### What the task asks
Write each entry out again verbatim, pictures excluded.

[Start of Attachment]

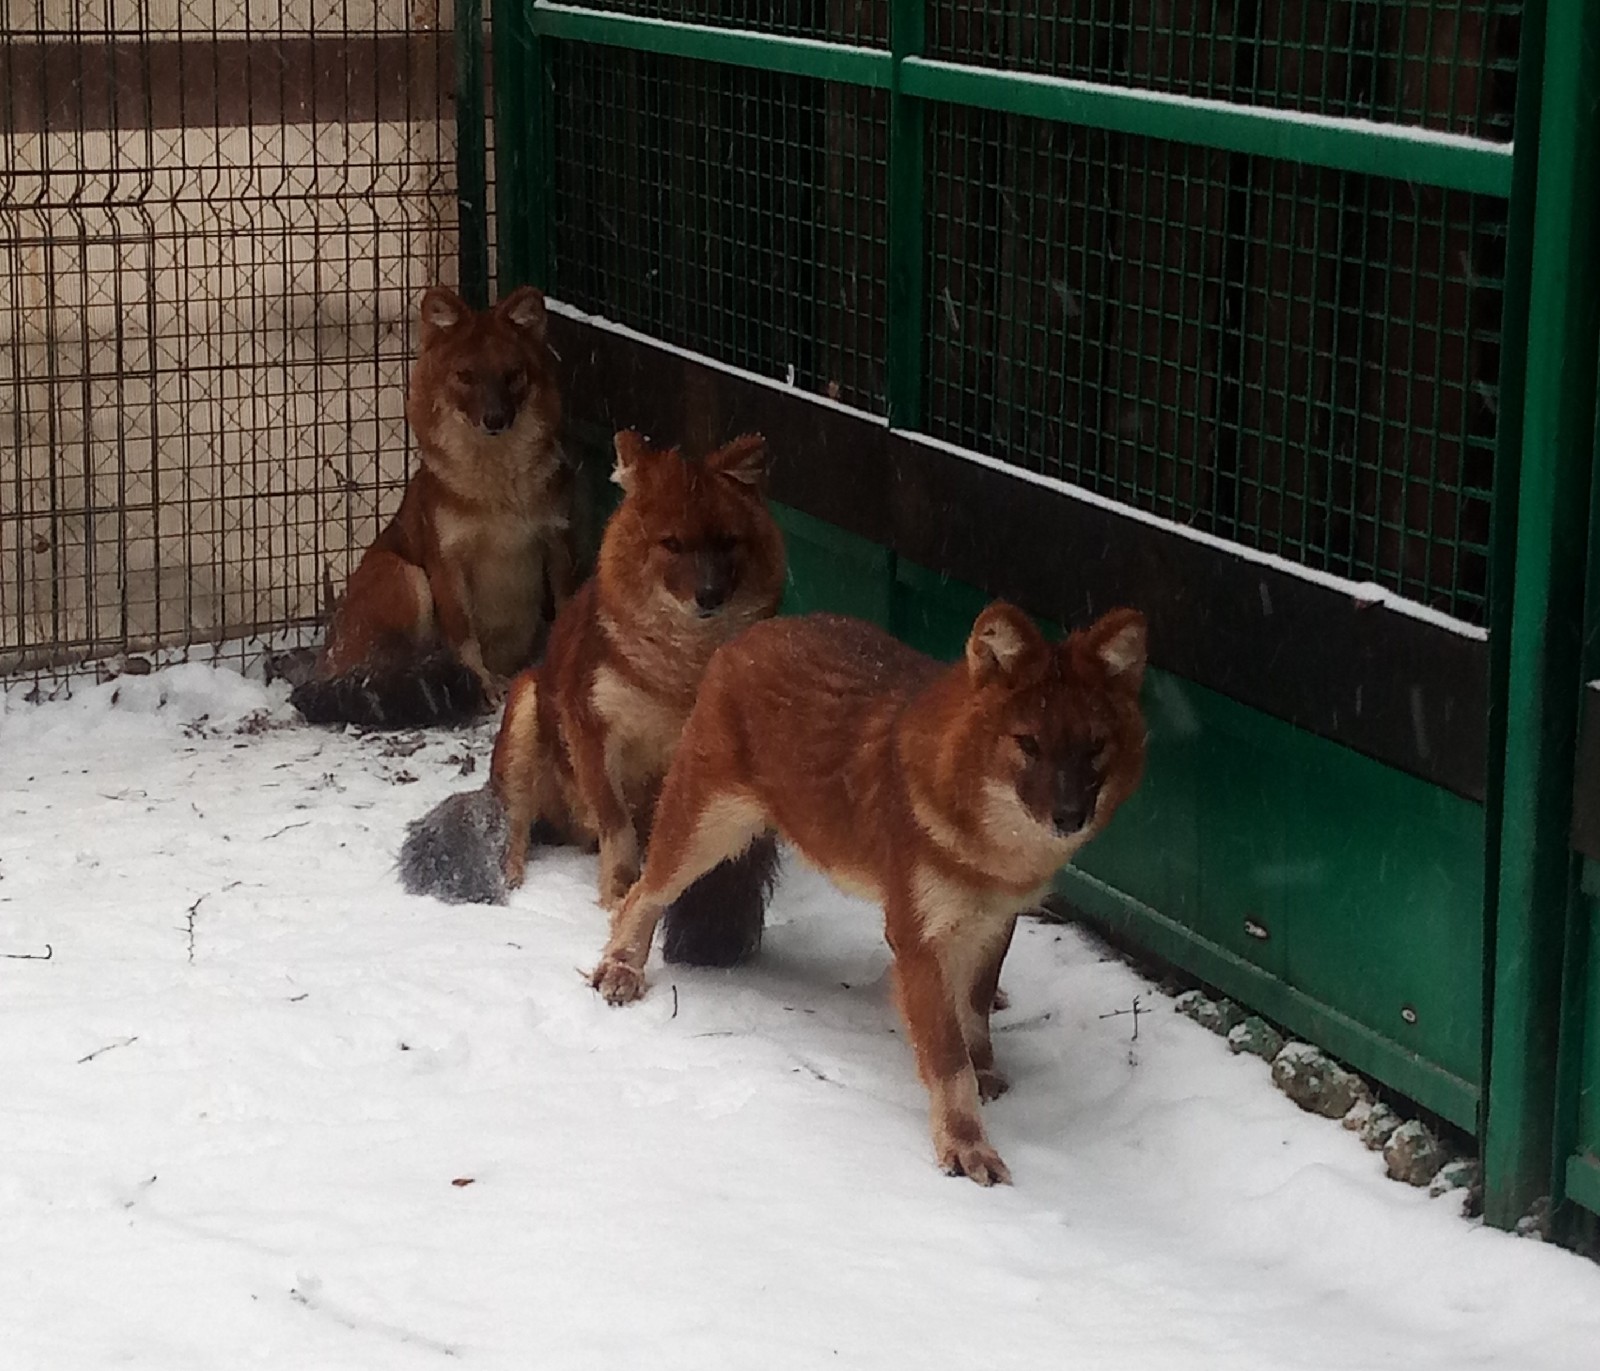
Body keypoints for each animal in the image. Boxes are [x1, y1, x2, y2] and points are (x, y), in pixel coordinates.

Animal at [291, 281, 572, 726]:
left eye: (513, 375)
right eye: (465, 376)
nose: (495, 419)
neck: (497, 486)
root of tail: (324, 664)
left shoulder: (557, 541)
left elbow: (564, 608)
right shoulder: (446, 560)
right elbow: (464, 633)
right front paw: (484, 686)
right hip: (402, 575)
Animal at [400, 431, 787, 966]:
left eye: (728, 541)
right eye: (671, 543)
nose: (709, 594)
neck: (682, 667)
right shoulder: (589, 723)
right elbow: (616, 823)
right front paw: (617, 893)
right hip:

[End of Attachment]

### Worked solution
Body keypoints for each animal in the image. Boxes are [x1, y1, x2, y2] and points are (x, y), in pixel coordinates.

Animal at [291, 281, 572, 726]:
left eye: (513, 375)
right eye: (465, 376)
nose: (495, 419)
neck: (497, 486)
root of tail: (324, 664)
left shoulder: (557, 541)
left elbow: (564, 608)
right shoulder: (446, 560)
right elbow: (464, 633)
right front paw: (484, 686)
right hip: (402, 575)
Animal at [400, 431, 787, 966]:
left eye: (728, 541)
right eye: (671, 543)
nose: (709, 594)
neck: (682, 667)
right shoulder: (589, 723)
right elbow: (616, 823)
right front paw: (617, 893)
right hip:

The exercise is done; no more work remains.